Scots soprano Monica McGhee brought Scotland’s busiest station to a standstill on Tuesday with an impromptu performance.
She and concert pianist Jose Javier Ucendo Malo of the Royal Conservatoire of Scotland took over the station’s piano to wow the crowds.
Monica, from Motherwell, was just 28 when she was diagnosed with thyroid cancer after discovering a lump on her neck.
Just seven days later, she had surgery to remove the tumour.
Monica, now 31, said: “When I got cancer I risked losing the one thing in my life I relied on more than anything else, my voice.
“My first thought was am I going to die but then it was am I going to lose my voice?
“The tumour was growing close to the lower laryngeal nerve and I feared I’d never be able to sing again.
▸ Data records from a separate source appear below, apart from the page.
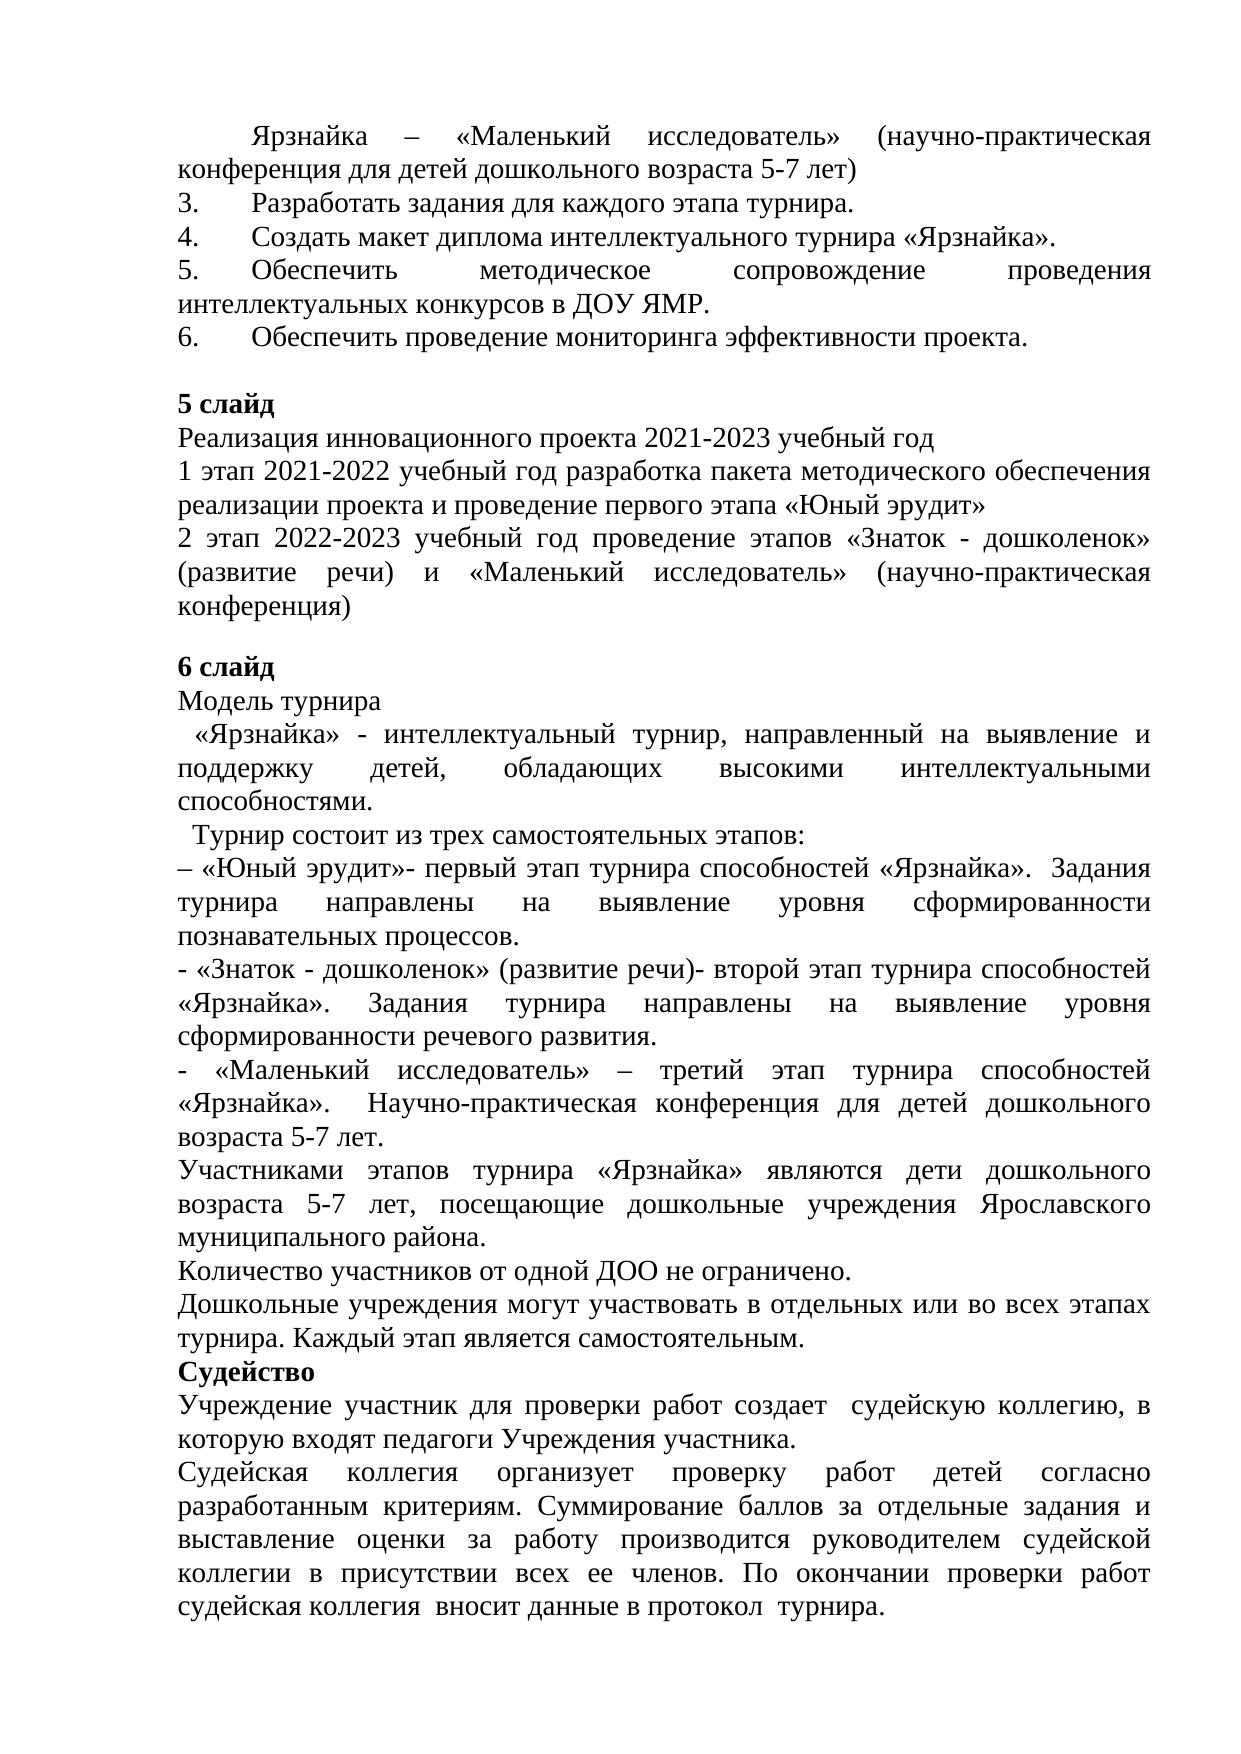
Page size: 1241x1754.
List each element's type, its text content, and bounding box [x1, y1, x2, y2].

text «Ярзнайка» - интеллектуальный турнир, направленный на выявление и поддержку детей, обладающих высокими интеллектуальными способностями. [177, 716, 1152, 817]
text Реализация инновационного проекта 2021-2023 учебный год [177, 420, 1152, 453]
text Турнир состоит из трех самостоятельных этапов: [177, 817, 1152, 851]
text  Ярзнайка – «Маленький исследователь» (научно-практическая конференция для детей дошкольного возраста 5-7 лет) [177, 118, 1152, 185]
text - «Знаток - дошколенок» (развитие речи)- второй этап турнира способностей «Ярзнайка». Задания турнира направлены на выявление уровня сформированности речевого развития. [177, 951, 1152, 1052]
text 6. Обеспечить проведение мониторинга эффективности проекта. [177, 319, 1152, 353]
text 2 этап 2022-2023 учебный год проведение этапов «Знаток - дошколенок» (развитие речи) и «Маленький исследователь» (научно-практическая конференция) [177, 521, 1152, 621]
text - «Маленький исследователь» – третий этап турнира способностей «Ярзнайка». Научно-практическая конференция для детей дошкольного возраста 5-7 лет. [177, 1052, 1152, 1152]
text Судейство [177, 1354, 1152, 1387]
text Участниками этапов турнира «Ярзнайка» являются дети дошкольного возраста 5-7 лет, посещающие дошкольные учреждения Ярославского муниципального района. [177, 1152, 1152, 1253]
text 5 слайд [177, 386, 1152, 420]
text Учреждение участник для проверки работ создает судейскую коллегию, в которую входят педагоги Учреждения участника. [177, 1387, 1152, 1454]
text 5. Обеспечить методическое сопровождение проведения интеллектуальных конкурсов в ДОУ ЯМР. [177, 252, 1152, 319]
text 1 этап 2021-2022 учебный год разработка пакета методического обеспечения реализации проекта и проведение первого этапа «Юный эрудит» [177, 453, 1152, 521]
text Дошкольные учреждения могут участвовать в отдельных или во всех этапах турнира. Каждый этап является самостоятельным. [177, 1287, 1152, 1354]
text – «Юный эрудит»- первый этап турнира способностей «Ярзнайка». Задания турнира направлены на выявление уровня сформированности познавательных процессов. [177, 851, 1152, 951]
text 6 слайд [177, 649, 1152, 683]
text Судейская коллегия организует проверку работ детей согласно разработанным критериям. Суммирование баллов за отдельные задания и выставление оценки за работу производится руководителем судейской коллегии в присутствии всех ее членов. По окончании проверки работ судейская коллегия вносит данные в протокол турнира. [177, 1454, 1152, 1622]
text Количество участников от одной ДОО не ограничено. [177, 1253, 1152, 1287]
text 4. Создать макет диплома интеллектуального турнира «Ярзнайка». [177, 219, 1152, 252]
text 3. Разработать задания для каждого этапа турнира. [177, 185, 1152, 219]
text Модель турнира [177, 683, 1152, 716]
“The very first thing I wanted to know when I woke up from the operation was whether my vocal cords had been damaged in any way.
“When the surgeon gave me a thumbs up to say the operation had been a complete success I cried with relief.”
The 30-minute surprise show was set up to launch Stand Up To Cancer, a joint fundraising campaign from Cancer Research UK and Channel 4.
Monica hit the sky-high notes during a breathtaking rendition of ‘O Mio Babbino Caro’ from a Puccini opera as well as best loved arias ‘Un bel di vedremo’ from Madame Butterfly and ‘Song to the Moon’ from Dvorak’s Rusalka.
She said: “I am forever grateful I escaped cancer relatively unscathed compared to the hell some people have to go through.
“Resilience, a sense of humour, good people around me and the amazing skills of the NHS got me through.
“Although cancer threatened to derail everything there was a way back.
“Now I’m proud to reach out and help other people going through cancer. I’m proud to Stand Up To Cancer.”